I didn’t realise I had postnatal depression (PND) until I was talking to a close family friend. My son was a couple weeks old and I was explaining in hushed tones how I felt like I was failing at the most basic things and couldn’t stop crying.
“Do you think you might have postnatal depression?” she asked. “Because I had it too.”
The things I read while I was pregnant alluded to “baby blues” – “you may get a bit weepy”, was all that was said about the rollercoaster of emotion that follows having a child. My own mother mentioned that she found it “really challenging” after giving birth. My auntie rearranged her work schedule so she could visit me daily for the first week after I had my son, bringing hot pepper soup and massaging my aching body with hot towels. “I didn’t want you to feel how I did after my last child,” was all she said in explanation.

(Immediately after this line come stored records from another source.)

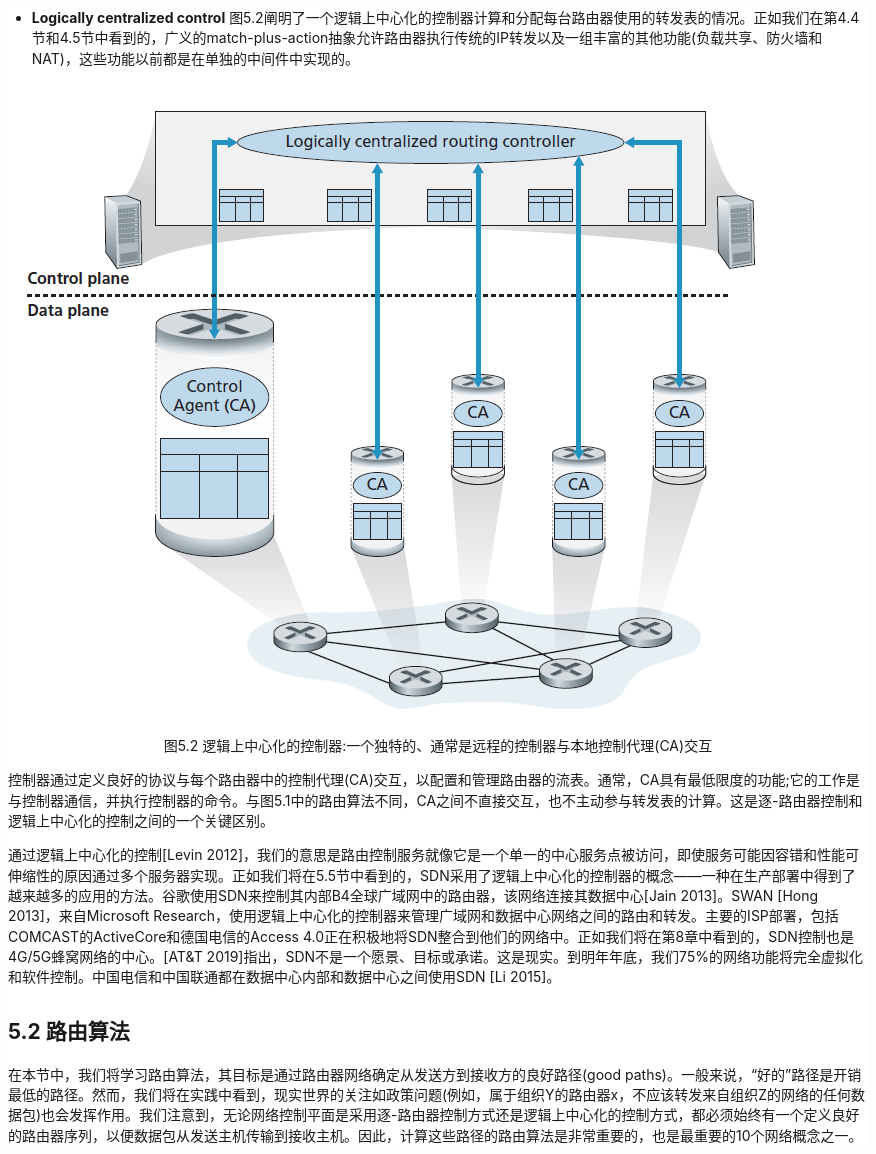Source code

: + **Logically centralized control**		图5.2阐明了一个逻辑上中心化的控制器计算和分配每台路由器使用的转发表的情况。正如我们在第4.4节和4.5节中看到的，广义的match-plus-action抽象允许路由器执行传统的IP转发以及一组丰富的其他功能(负载共享、防火墙和NAT)，这些功能以前都是在单独的中间件中实现的。

![](/net_img/502.png)
<p align="center">图5.2 逻辑上中心化的控制器:一个独特的、通常是远程的控制器与本地控制代理(CA)交互</p>

控制器通过定义良好的协议与每个路由器中的控制代理(CA)交互，以配置和管理路由器的流表。通常，CA具有最低限度的功能;它的工作是与控制器通信，并执行控制器的命令。与图5.1中的路由算法不同，CA之间不直接交互，也不主动参与转发表的计算。这是逐-路由器控制和逻辑上中心化的控制之间的一个关键区别。

通过逻辑上中心化的控制[Levin 2012]，我们的意思是路由控制服务就像它是一个单一的中心服务点被访问，即使服务可能因容错和性能可伸缩性的原因通过多个服务器实现。正如我们将在5.5节中看到的，SDN采用了逻辑上中心化的控制器的概念——一种在生产部署中得到了越来越多的应用的方法。谷歌使用SDN来控制其内部B4全球广域网中的路由器，该网络连接其数据中心[Jain 2013]。SWAN [Hong 2013]，来自Microsoft Research，使用逻辑上中心化的控制器来管理广域网和数据中心网络之间的路由和转发。主要的ISP部署，包括COMCAST的ActiveCore和德国电信的Access 4.0正在积极地将SDN整合到他们的网络中。正如我们将在第8章中看到的，SDN控制也是4G/5G蜂窝网络的中心。[AT&T 2019]指出，SDN不是一个愿景、目标或承诺。这是现实。到明年年底，我们75%的网络功能将完全虚拟化和软件控制。中国电信和中国联通都在数据中心内部和数据中心之间使用SDN [Li 2015]。

## 5.2 路由算法

在本节中，我们将学习路由算法，其目标是通过路由器网络确定从发送方到接收方的良好路径(good paths)。一般来说，“好的”路径是开销最低的路径。然而，我们将在实践中看到，现实世界的关注如政策问题(例如，属于组织Y的路由器x，不应该转发来自组织Z的网络的任何数据包)也会发挥作用。我们注意到，无论网络控制平面是采用逐-路由器控制方式还是逻辑上中心化的控制方式，都必须始终有一个定义良好的路由器序列，以便数据包从发送主机传输到接收主机。因此，计算这些路径的路由算法是非常重要的，也是最重要的10个网络概念之一。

I realise now that all of this vague language was alluding to PND. Even after I recognised that I had it, I couldn’t speak about it, turning away visitors without explanation and just shrugging when asked how I was coping by health visitors. I was scared. If you tell someone that sometimes when your baby cries all you can do is lie down next to them and cry too, will they call social services? Will your inability to bond with your baby be a red flag that will live on until your child is in secondary school?
There are so many reasons not to say something, even privately. Which is why when someone like Serena Williams takes to Instagram to admit to the world the struggles she’s facing as a new mother, it should always be commended. She’s contributing to a change in way that motherhood can be spoken about for ordinary, non-famous, women everywhere.
These conversations about maternal mental health are not new. They’ve been taking place in the safe spaces of supportive parenting groups on and offline. But bringing these topics to the forefront is important, as mainstream culture generally sends the message that mothers should be grateful and radiant and focusing on getting back to work, or getting back into shape.
As well as the generic supermum label, black women have the “strong black woman” stereotype that they’ve either internalised or had thrust upon them. Sometimes it feels like these assumptions about what we can endure translate to the physical care that we receive.
It was Serena Williams who once again who opened up a conversation about the worrying state of maternal care for black mothers when she spoke about the life-threatening complications she experienced. Beyoncé Knowles-Carter also followed suit in this September issue of US Vogue, where she spoke for the first time about recovering from her own emergency C-section after her most recent birth. It’s easy to look at this as a symptom of an American healthcare system so broken that it endangers the lives of the rich and famous, but even in the UK, black mothers are four times more likely to die in childbirth than white mothers.
I, myself, remember being scolded during labour by my midwife for being lazy. I explained to her that I could not physically push any longer – I’d been fully-dilated for an hour and despite all my best efforts, my son had not moved down the birth canal. My pleas were ignored and the nitrous oxide I was using as pain relief withdrawn, until suddenly both mine and my son’s heart rate began to plummet. It was only then that the doctors were called and I was rushed into the operating theatre where my baby was delivered with medical intervention. At the time I felt like my body had failed me, and that feeling may have contributed to my PND, but in the years that have followed I’ve realised that wasn’t the case at all.
It’s easy to feel invisible navigating an experience where some things are still taboo and matters that pertain to our lives and premature deaths are swept under the carpet. I’m now pregnant with my second child, and was dismayed to find out that my previous experience of depression had not even been noted on my record. At another appointment, I made a point of mentioning that I had experienced PND before and was currently in treatment for anxiety – waiting until I saw the midwife write it clearly in my pregnancy notes.
During my first pregnancy I would not have dreamt of doing this, but this time around I’m determined to ensure that from start to finish, I get the care that my unborn baby and I need.
While I could simply attribute this to being older and more experienced, I know that a great deal of this confidence is due to the conversations that we are now having openly about maternal, mental and physical health, and the sub-standard care that black and ethnic minority women in particular receive. This conversation is well overdue, but I’m grateful for the contributions of Williams and Knowles-Carter to this important discussion, because it’s better late than never.